## [DOCUMENT PASSAGE]
Silvergate said despite Darling winning such a significant victory in the Supreme Court, he was not appreciated by his peers back home.
“I believe that the Boston legal community under-rated Chester because he was openly patriotic as well as deeply religious – two qualities that at that point in Boston’s history were starting to be cast into disrepute,” he said.
“It marked the beginning of Boston as a ‘progressive’ rather than a ‘liberal’ city,” he said.
George Braun, who was part of the winning legal team for the Supreme Court’s 2005 Granholm v. Heald decision, told RedState it was interesting to him that Darling won such a significant case that protected conservative interests, but he was himself a liberal attorney.
“It was back in a time when the ACLU, the Democratic Party and the left in general believed that The Bill of Rights protected all of us and that the First Amendment was first for a reason,” he said.
Braun, who was a staffer for Justice Sandra Day O’Connor, said it did not surprise him that Ginsburg voted with Darling, even after seeming to give him a hard time in oral arguments.
“Justice O’Connor told me that for the justices, the oral arguments were not about stumping the attorneys. Instead, the justices use the attorneys like pawns,” he said.
“They are pawns because the justices use their questions to find out where the other justices are at with the case, and let the others know where they are at,” he said.
In the three decades since Justice David Souter issued his June 19, 1995, opinion on behalf of the high court’s unanimous 9-0 majority, the Hurley decision has been cited in hundreds of cases.

## [RECORDS]
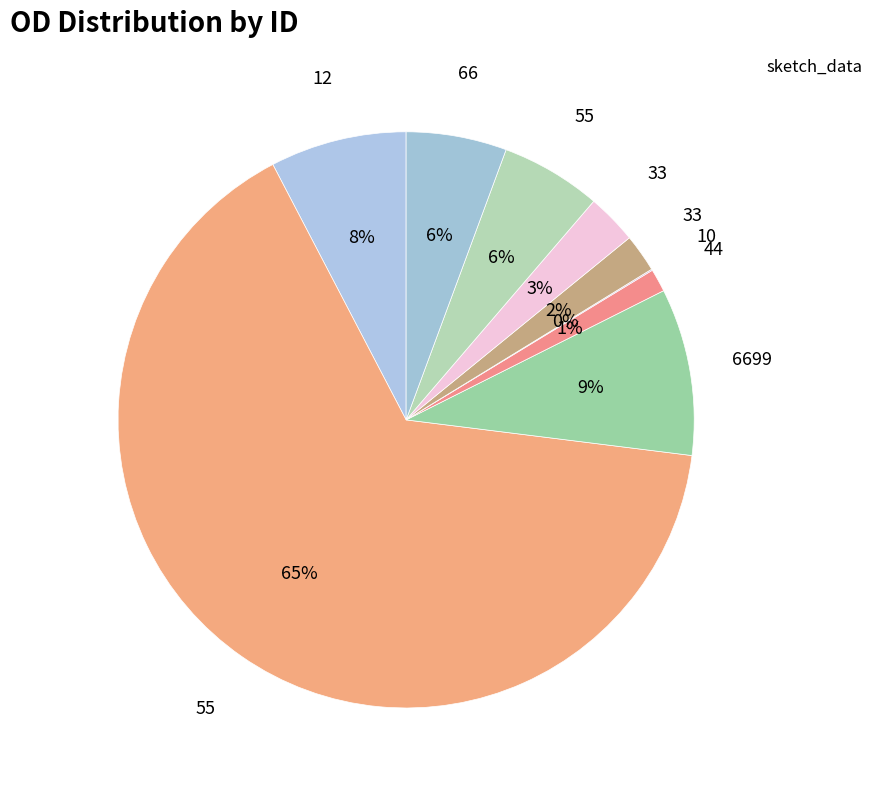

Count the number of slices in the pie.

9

* * *

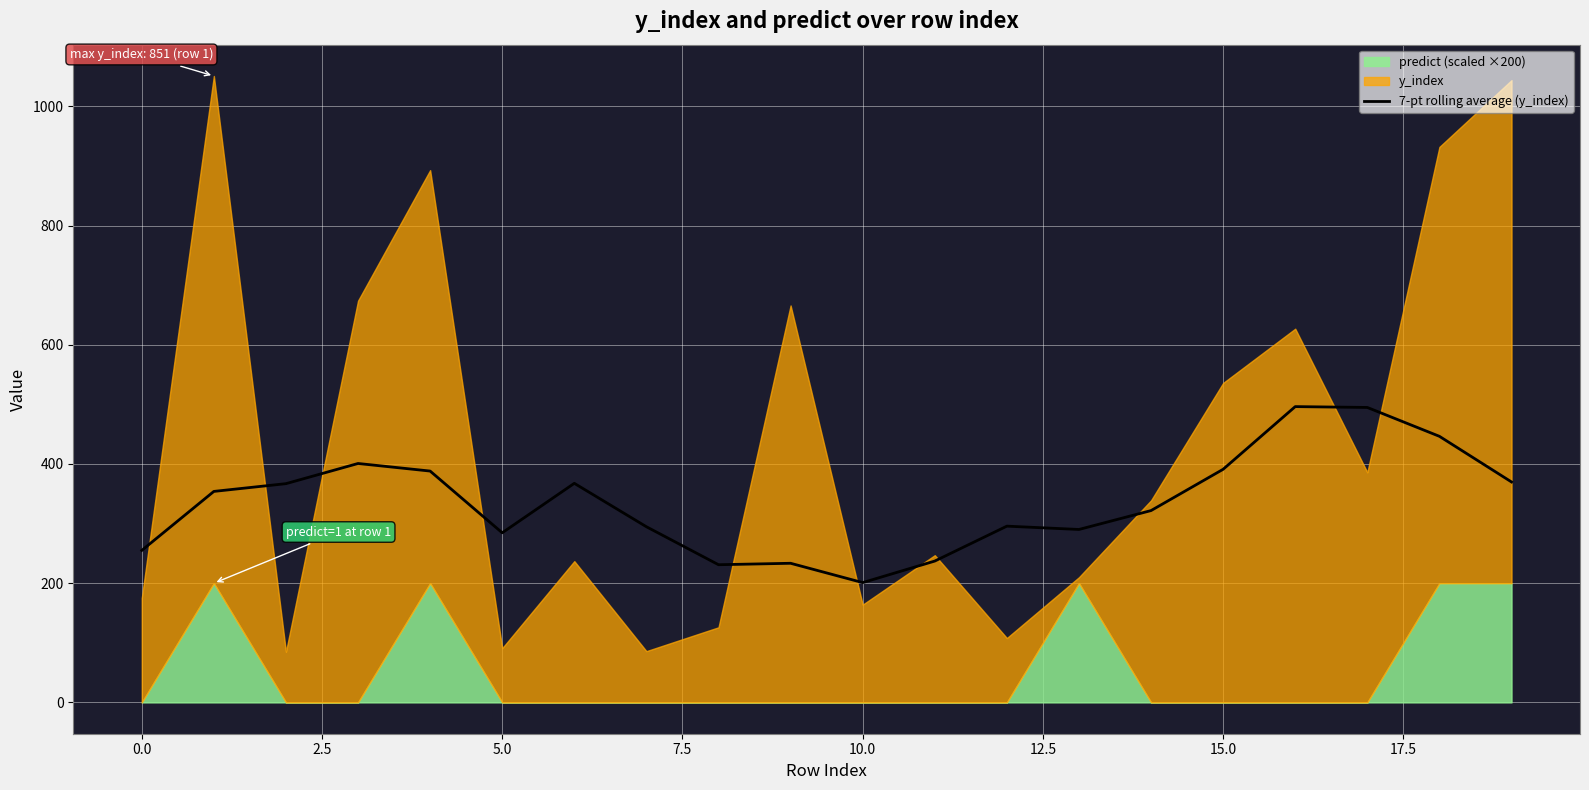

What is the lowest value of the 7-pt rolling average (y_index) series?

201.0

## [YOUR TASKS]
a) Please say whether each statement agrees with the Chester Darling passage above, answering yes or no and quoting the words of the passage that decide it. (i) Braun was a staffer for Justice Sandra Day O'Connor. (ii) Justice Souter's opinion was issued on behalf of a 5-4 majority. (iii) Silvergate said Darling was well appreciated by his peers back home.
b) Retype the Chester Darling passage between "Braun, who was a" and "hundreds of cases.", inclusive.
c) Summarize the Chester Darling passage in three sentences.

## [SET OF ANSWERS]
a)
(i) Yes: "Braun, who was a staffer for Justice Sandra Day O’Connor"
(ii) No: "on behalf of the high court’s unanimous 9-0 majority"
(iii) No: "he was not appreciated by his peers back home"

b)
Braun, who was a staffer for Justice Sandra Day O’Connor, said it did not surprise him that Ginsburg voted with Darling, even after seeming to give him a hard time in oral arguments.
“Justice O’Connor told me that for the justices, the oral arguments were not about stumping the attorneys. Instead, the justices use the attorneys like pawns,” he said.
“They are pawns because the justices use their questions to find out where the other justices are at with the case, and let the others know where they are at,” he said.
In the three decades since Justice David Souter issued his June 19, 1995, opinion on behalf of the high court’s unanimous 9-0 majority, the Hurley decision has been cited in hundreds of cases.

c) Silvergate said that despite a significant Supreme Court victory, Darling was under-rated by the Boston legal community because he was openly patriotic and deeply religious. Braun said Darling won a case that protected conservative interests while being a liberal attorney himself. Braun also said Ginsburg's vote with Darling did not surprise him, and the Hurley decision has been cited in hundreds of cases since Justice Souter's 1995 opinion for a unanimous court.